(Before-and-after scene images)
================

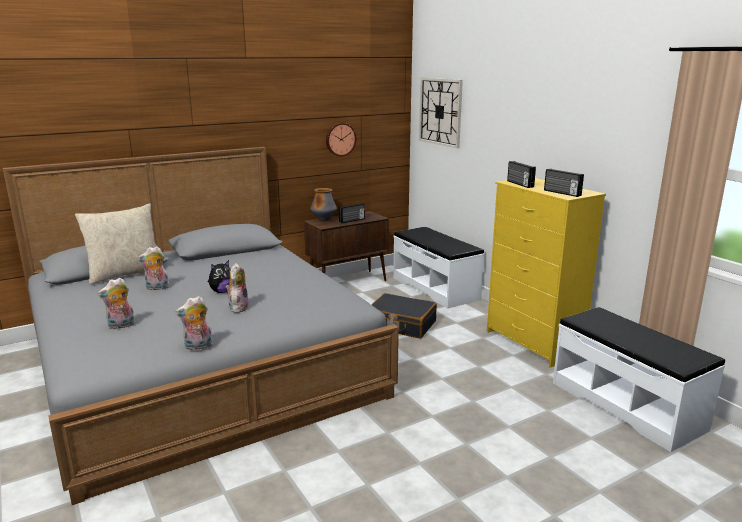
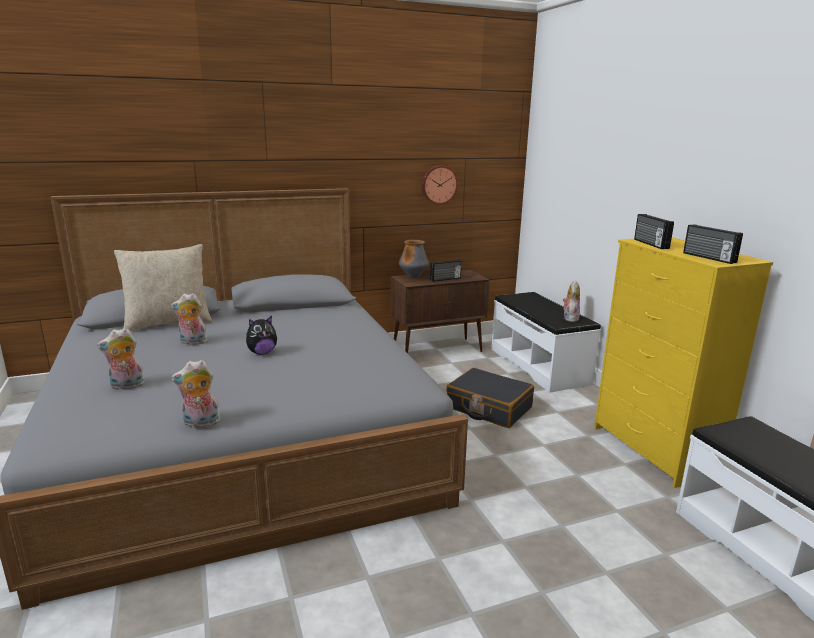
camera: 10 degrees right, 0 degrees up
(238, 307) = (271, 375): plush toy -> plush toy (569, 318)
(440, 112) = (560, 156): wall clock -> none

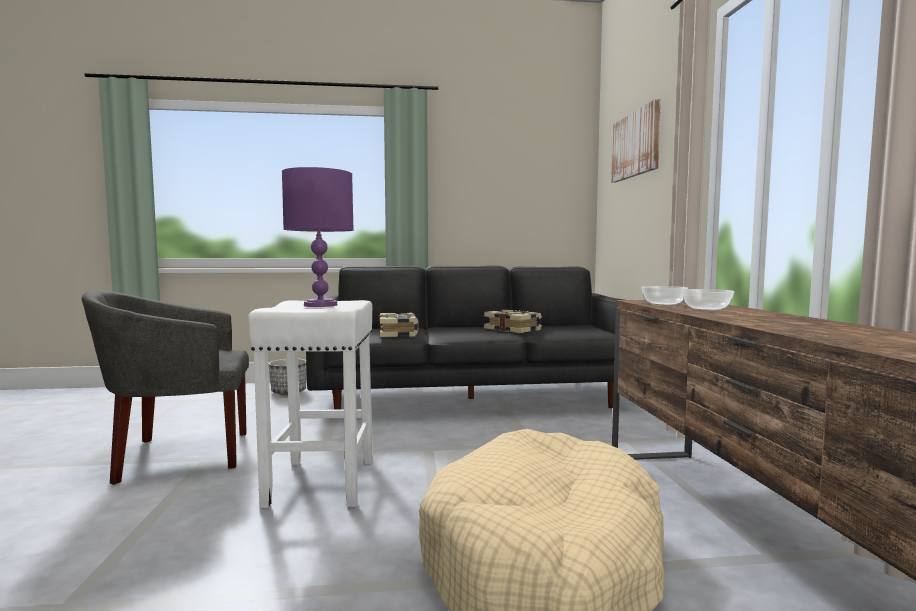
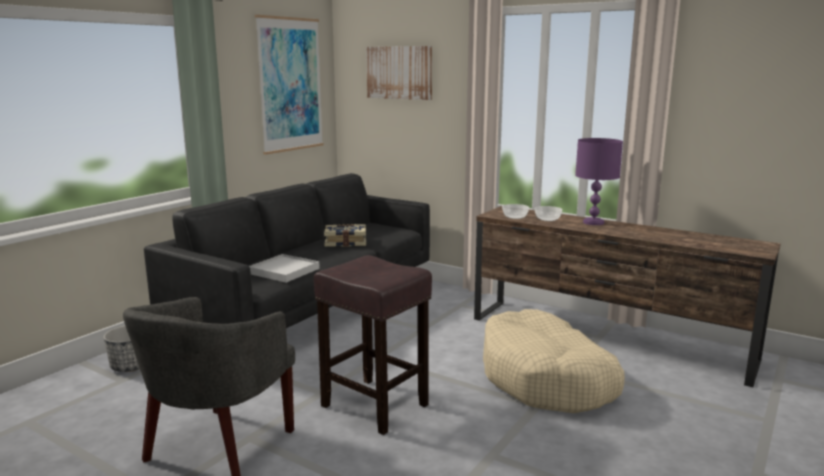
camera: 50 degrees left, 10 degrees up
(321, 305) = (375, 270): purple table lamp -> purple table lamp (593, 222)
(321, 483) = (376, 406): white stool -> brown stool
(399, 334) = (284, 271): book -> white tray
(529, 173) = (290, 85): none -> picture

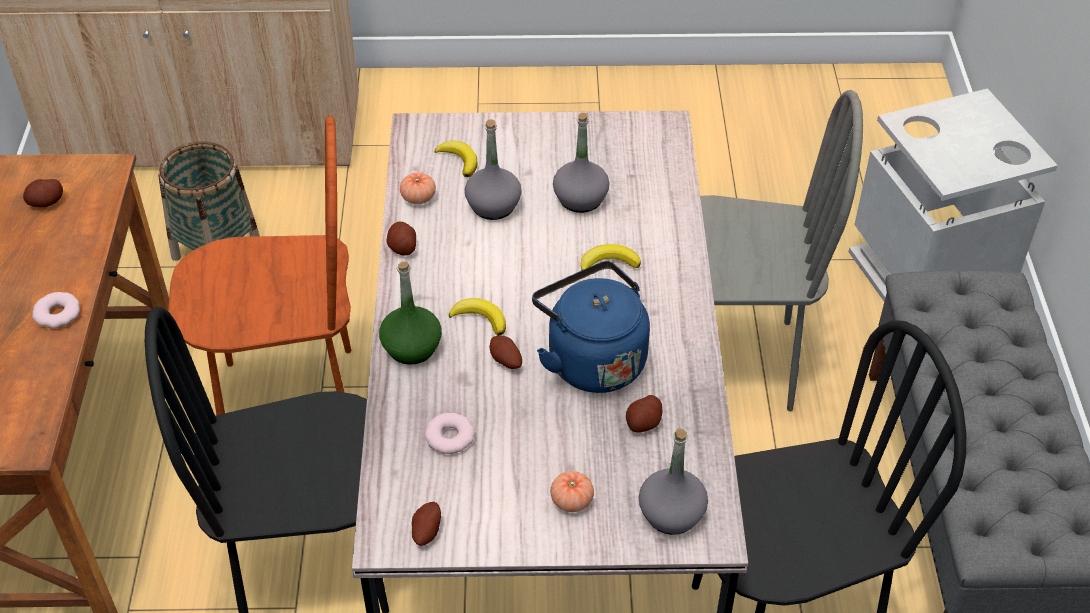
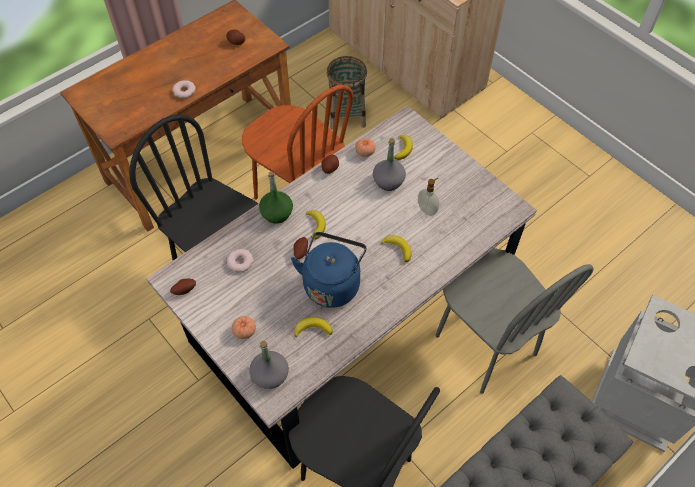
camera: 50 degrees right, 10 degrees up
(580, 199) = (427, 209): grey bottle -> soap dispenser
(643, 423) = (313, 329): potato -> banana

================

What is being asked:
Omit the pictures, then extract verbatim only those lines that fall between the line containing "(321, 305) = (375, 270): purple" and the final line of the records above, both included.

Task answer:
(321, 305) = (375, 270): purple table lamp -> purple table lamp (593, 222)
(321, 483) = (376, 406): white stool -> brown stool
(399, 334) = (284, 271): book -> white tray
(529, 173) = (290, 85): none -> picture

camera: 50 degrees right, 10 degrees up
(580, 199) = (427, 209): grey bottle -> soap dispenser
(643, 423) = (313, 329): potato -> banana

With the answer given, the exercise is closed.